Upfront: Debating Defense, Defending Debate


Whenever we publish an article on a controversial issue, we're sure to get a stream of letters to the editor. Several months ago it was a column defending, on federalist grounds, the Supreme Court's decision not to declare Georgia's sodomy law unconstitutional. This time it's Assistant Editor Bill Kauffman's recent cover story, "The New Antiwar Capitalists." The editors have again decided to devote the whole Letters section (beginning on page 6) to the issue to convey a good sense of the range of response.

It's inevitable that people with the same general framework will disagree on particular issues. REASON has a long and, we think, positive tradition of airing in its pages diverse conclusions informed by a broad commitment to reason as the means and liberty as the condition of the good human life.

On foreign policy in particular—a perennially sticky issue within every group across the political spectrum—REASON has published numerous views over the years. To cite a few examples: The July 1977 issue, "The Problem of Defense," was given over to a three-way debate on the pros and cons of intervention. A year earlier there was a ringing defense of noninterventionism in "Washington, FDR, and the Convoys." In February 1984 Senior Editor Tibor Machan argued against an isolationist position. So if you're worried—or elated—that REASON has, in publishing Bill's article, adopted one particular conclusion about the U.S. role in the world, consider the context.

An important element of that context, in addition to the magazine's own history, is the work of the Reason Foundation. Besides publishing REASON, the foundation conducts various activities as a public-policy "think tank." One of these, launched in 1982, was an 18-month project to develop an overall framework of defense and foreign-policy principles consistent with the values of a free society.

The 10-member project team included a political philosopher, a historian, an economist, a political scientist, a sociologist, a nuclear-weapons physicist, and myself—an aerospace engineer turned editor, publisher, and president of the Reason Foundation. These people wrote initial papers in their areas of interest and expertise, met for three days of intensive discussion and debate, and then spent more months revising and refining their positions. Remarkably, after a good deal of back and forth, they ended up coming to general agreement about the broad outlines of policy appropriate to a free society. The results are found in the 1984 book Defending a Free Society, published by Lexington Books.

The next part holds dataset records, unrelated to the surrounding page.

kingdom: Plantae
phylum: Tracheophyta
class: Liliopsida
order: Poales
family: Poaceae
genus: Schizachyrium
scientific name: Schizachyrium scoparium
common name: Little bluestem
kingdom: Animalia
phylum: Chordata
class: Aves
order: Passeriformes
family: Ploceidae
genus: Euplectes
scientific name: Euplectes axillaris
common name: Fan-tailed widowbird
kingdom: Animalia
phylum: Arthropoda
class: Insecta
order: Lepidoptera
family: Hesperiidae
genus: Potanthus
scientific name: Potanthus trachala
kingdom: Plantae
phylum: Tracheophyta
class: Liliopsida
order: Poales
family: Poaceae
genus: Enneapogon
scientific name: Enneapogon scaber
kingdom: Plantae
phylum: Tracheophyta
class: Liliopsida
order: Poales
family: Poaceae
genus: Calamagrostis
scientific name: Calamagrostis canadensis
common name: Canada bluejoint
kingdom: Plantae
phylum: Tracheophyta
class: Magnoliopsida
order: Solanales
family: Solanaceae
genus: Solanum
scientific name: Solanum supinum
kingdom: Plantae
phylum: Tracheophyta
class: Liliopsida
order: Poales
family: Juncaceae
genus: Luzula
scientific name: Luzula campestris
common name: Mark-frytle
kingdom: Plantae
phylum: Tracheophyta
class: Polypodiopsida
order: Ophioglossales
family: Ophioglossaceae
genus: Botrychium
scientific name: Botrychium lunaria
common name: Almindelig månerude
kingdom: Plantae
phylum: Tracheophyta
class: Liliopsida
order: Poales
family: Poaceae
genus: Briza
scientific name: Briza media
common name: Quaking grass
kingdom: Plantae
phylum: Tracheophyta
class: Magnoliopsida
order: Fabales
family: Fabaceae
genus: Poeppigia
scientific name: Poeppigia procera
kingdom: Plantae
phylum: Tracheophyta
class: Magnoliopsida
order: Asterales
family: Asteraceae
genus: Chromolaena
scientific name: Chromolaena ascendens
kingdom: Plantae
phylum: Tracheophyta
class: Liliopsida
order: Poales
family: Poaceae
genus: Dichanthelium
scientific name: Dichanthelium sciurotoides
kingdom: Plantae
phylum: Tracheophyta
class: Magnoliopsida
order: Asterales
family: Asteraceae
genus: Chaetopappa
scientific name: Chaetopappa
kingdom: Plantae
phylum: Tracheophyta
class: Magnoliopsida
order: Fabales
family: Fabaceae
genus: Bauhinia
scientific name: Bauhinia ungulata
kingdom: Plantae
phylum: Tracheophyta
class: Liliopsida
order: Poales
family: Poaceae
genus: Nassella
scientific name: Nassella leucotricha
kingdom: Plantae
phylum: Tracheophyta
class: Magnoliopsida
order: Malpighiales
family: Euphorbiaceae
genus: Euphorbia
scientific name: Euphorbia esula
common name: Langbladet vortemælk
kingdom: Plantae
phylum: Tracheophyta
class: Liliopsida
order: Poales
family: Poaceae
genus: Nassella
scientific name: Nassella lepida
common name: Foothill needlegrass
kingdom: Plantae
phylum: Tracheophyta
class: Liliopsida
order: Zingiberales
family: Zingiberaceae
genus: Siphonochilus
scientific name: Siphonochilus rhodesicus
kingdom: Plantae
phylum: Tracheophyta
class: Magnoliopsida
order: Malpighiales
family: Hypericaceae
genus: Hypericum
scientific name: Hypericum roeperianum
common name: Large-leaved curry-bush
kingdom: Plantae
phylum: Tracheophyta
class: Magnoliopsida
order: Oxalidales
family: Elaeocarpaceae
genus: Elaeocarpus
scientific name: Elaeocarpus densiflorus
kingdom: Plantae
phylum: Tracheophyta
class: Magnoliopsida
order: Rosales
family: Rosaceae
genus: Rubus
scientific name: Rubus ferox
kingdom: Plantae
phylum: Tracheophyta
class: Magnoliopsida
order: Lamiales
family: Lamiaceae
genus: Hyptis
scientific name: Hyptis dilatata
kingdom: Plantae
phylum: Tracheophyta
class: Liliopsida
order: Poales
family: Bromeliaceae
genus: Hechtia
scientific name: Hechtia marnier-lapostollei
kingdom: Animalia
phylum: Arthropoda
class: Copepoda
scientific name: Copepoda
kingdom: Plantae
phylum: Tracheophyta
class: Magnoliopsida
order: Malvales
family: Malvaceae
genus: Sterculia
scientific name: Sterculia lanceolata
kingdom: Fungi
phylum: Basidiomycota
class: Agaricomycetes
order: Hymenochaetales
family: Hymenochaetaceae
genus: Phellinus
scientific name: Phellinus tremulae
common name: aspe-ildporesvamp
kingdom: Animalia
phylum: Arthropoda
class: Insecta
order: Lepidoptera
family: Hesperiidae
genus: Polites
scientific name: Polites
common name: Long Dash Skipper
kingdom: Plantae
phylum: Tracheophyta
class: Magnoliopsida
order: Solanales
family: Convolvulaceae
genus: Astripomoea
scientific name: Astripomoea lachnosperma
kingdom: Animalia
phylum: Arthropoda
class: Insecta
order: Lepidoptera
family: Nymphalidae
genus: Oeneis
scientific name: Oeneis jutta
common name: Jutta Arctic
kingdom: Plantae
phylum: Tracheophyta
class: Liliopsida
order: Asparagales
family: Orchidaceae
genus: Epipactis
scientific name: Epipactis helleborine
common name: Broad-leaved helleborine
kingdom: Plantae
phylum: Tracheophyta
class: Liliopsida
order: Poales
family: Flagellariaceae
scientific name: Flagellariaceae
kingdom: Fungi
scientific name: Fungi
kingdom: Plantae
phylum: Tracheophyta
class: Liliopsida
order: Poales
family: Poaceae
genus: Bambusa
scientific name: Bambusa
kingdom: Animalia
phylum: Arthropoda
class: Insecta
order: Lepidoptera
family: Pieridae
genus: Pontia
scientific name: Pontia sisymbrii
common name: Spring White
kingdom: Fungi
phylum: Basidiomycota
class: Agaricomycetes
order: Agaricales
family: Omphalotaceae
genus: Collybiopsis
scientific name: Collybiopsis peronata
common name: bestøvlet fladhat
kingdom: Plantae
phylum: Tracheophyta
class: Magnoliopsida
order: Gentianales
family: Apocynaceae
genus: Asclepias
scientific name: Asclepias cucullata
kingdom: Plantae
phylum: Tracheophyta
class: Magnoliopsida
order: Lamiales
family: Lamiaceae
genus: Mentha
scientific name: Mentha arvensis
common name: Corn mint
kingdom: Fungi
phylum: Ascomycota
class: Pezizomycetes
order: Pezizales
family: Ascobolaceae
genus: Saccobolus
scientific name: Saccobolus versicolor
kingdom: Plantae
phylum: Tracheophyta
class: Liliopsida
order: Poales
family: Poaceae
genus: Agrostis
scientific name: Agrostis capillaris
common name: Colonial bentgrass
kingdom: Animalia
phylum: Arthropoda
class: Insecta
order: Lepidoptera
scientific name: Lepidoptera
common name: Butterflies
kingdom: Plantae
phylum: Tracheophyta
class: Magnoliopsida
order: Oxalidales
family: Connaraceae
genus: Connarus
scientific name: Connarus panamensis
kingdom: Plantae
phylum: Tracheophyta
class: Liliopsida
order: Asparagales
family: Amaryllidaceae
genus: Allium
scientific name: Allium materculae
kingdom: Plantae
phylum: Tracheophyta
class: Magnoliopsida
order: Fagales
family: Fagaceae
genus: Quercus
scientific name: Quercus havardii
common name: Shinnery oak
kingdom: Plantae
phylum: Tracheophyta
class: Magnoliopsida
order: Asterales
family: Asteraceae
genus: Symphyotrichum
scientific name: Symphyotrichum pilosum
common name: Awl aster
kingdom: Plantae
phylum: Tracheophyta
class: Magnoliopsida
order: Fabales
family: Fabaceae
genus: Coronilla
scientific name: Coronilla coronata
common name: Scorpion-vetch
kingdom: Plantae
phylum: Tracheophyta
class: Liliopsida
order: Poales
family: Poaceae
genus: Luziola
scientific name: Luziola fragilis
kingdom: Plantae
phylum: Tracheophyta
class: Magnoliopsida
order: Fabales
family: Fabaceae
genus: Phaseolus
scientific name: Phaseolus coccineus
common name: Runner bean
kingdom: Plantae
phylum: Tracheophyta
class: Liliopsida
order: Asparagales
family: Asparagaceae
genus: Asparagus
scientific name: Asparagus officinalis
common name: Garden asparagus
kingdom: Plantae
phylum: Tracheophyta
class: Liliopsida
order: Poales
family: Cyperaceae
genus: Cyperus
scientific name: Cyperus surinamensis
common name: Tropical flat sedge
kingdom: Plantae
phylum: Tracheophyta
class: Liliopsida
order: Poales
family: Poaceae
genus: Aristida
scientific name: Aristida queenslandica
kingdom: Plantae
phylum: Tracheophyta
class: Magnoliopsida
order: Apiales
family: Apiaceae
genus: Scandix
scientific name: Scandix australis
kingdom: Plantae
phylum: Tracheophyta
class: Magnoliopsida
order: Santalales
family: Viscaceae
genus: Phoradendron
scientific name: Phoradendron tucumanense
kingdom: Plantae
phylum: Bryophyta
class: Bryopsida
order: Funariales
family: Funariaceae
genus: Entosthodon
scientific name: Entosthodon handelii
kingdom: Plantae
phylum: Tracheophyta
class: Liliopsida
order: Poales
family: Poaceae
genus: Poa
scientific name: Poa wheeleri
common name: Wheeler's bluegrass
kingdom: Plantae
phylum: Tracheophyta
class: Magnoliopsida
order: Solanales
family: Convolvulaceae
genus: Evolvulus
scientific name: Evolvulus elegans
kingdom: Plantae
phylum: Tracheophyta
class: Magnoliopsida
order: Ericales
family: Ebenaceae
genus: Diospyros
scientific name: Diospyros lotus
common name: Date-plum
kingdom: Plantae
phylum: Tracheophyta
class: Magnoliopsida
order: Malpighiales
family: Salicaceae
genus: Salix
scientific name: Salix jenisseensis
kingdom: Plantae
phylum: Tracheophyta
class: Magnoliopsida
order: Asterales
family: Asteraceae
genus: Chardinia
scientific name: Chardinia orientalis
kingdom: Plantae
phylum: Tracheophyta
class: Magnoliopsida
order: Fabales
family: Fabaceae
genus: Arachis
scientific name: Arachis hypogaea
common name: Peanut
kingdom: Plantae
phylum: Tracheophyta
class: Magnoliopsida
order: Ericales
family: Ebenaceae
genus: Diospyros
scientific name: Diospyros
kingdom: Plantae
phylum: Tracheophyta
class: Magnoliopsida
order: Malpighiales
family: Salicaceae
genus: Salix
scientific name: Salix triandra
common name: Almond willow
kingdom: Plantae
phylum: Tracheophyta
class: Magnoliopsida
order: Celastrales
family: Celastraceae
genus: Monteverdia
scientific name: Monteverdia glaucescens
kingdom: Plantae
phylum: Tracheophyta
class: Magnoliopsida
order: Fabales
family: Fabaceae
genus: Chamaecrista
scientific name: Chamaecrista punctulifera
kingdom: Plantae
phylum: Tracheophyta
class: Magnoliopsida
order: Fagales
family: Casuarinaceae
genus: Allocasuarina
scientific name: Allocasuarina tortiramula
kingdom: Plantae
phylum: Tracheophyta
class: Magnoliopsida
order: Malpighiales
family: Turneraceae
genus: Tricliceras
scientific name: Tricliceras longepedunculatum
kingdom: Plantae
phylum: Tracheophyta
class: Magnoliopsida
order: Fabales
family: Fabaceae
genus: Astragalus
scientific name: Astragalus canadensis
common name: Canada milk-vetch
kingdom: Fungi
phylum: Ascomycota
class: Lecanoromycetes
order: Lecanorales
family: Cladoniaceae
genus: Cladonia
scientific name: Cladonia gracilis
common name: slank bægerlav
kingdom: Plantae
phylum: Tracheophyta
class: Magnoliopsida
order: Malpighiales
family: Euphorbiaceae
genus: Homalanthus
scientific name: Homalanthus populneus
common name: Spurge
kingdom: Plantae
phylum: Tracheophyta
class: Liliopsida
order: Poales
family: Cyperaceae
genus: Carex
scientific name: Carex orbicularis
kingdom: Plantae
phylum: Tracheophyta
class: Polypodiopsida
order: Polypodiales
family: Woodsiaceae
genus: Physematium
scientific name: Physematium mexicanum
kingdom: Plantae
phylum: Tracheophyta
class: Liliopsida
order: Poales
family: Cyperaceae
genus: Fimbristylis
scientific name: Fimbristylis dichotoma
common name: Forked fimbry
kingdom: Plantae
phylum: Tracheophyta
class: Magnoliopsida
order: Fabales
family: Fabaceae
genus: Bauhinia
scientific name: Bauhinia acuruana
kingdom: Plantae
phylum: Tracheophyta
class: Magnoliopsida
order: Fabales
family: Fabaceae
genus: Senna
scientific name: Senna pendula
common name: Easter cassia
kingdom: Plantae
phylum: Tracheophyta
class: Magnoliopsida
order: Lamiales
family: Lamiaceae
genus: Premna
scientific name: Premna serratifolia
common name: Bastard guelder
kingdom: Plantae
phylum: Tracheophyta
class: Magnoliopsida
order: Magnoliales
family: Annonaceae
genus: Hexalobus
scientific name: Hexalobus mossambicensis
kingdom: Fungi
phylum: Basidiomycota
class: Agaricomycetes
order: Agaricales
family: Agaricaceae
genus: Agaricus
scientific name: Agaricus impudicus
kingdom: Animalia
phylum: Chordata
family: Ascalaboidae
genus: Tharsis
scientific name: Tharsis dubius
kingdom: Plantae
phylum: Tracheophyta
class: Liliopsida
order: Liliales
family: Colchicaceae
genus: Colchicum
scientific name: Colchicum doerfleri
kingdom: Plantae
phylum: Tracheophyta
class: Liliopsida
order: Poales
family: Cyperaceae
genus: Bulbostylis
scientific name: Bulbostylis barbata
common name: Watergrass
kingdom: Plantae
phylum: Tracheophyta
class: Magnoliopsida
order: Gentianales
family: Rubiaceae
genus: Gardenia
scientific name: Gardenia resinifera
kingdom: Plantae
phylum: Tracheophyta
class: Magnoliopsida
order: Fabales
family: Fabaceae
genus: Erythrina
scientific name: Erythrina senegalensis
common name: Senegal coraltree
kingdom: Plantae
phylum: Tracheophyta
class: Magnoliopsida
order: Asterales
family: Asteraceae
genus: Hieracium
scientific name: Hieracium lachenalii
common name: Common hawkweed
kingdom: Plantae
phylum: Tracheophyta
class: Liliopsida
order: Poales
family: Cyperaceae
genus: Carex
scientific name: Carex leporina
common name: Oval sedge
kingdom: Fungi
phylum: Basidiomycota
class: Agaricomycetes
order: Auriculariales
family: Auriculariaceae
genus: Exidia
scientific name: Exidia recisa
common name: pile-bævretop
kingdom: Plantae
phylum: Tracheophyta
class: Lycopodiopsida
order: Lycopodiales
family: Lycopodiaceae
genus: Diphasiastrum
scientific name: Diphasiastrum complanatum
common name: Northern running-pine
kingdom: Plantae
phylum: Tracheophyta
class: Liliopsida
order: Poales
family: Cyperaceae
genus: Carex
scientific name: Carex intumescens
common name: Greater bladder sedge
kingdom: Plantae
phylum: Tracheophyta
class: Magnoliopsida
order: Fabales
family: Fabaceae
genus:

The purpose of national defense, we agreed, is to protect the rights and freedoms of America and Americans—not to make the entire world safe for democracy or other such grandiose objectives. And the means used must be consistent with the principles of liberty—both organizationally (for example, no conscription) and strategically (for example, no use of terror and mass-murder). Some of the implications of these principles were also explored, and continue to be considered by the foundation and in the magazine.

It is within this general framework that "The New Antiwar Capitalists" appeared. Contrary to the fears of some, we are well aware of the serious threat posed by the Soviet Union and its designs on the world. What policy prescriptions follow from that threat is a matter of intense interest here and will continue to be addressed in REASON.